▶ _Stored data_
==*==
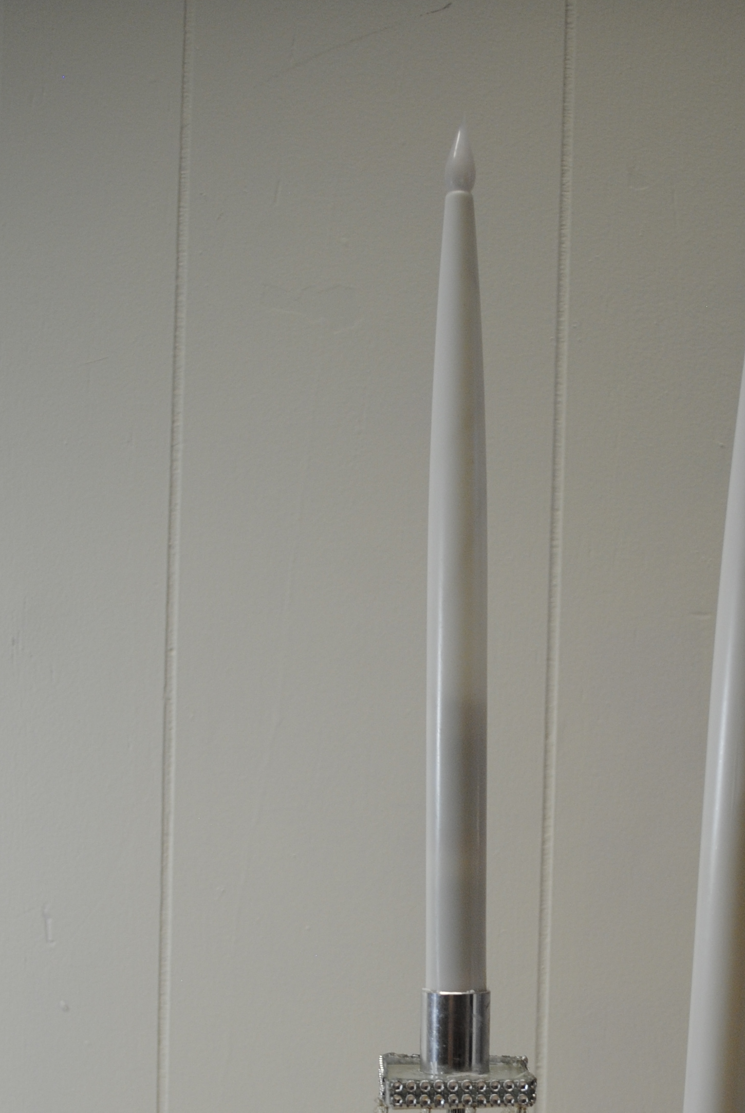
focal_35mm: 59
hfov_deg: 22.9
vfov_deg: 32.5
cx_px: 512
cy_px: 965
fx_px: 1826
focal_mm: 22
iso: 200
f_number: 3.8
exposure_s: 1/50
==*==
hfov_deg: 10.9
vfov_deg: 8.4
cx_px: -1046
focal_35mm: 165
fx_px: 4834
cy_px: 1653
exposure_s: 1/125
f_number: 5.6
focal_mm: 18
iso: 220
==*==
▶ _Task_
From the data above, reproduce word for word the lines running from the line with "focal_35mm: 59" to the line with "exposure_s: 1/50", ends included.

▶ _Written response_
focal_35mm: 59
hfov_deg: 22.9
vfov_deg: 32.5
cx_px: 512
cy_px: 965
fx_px: 1826
focal_mm: 22
iso: 200
f_number: 3.8
exposure_s: 1/50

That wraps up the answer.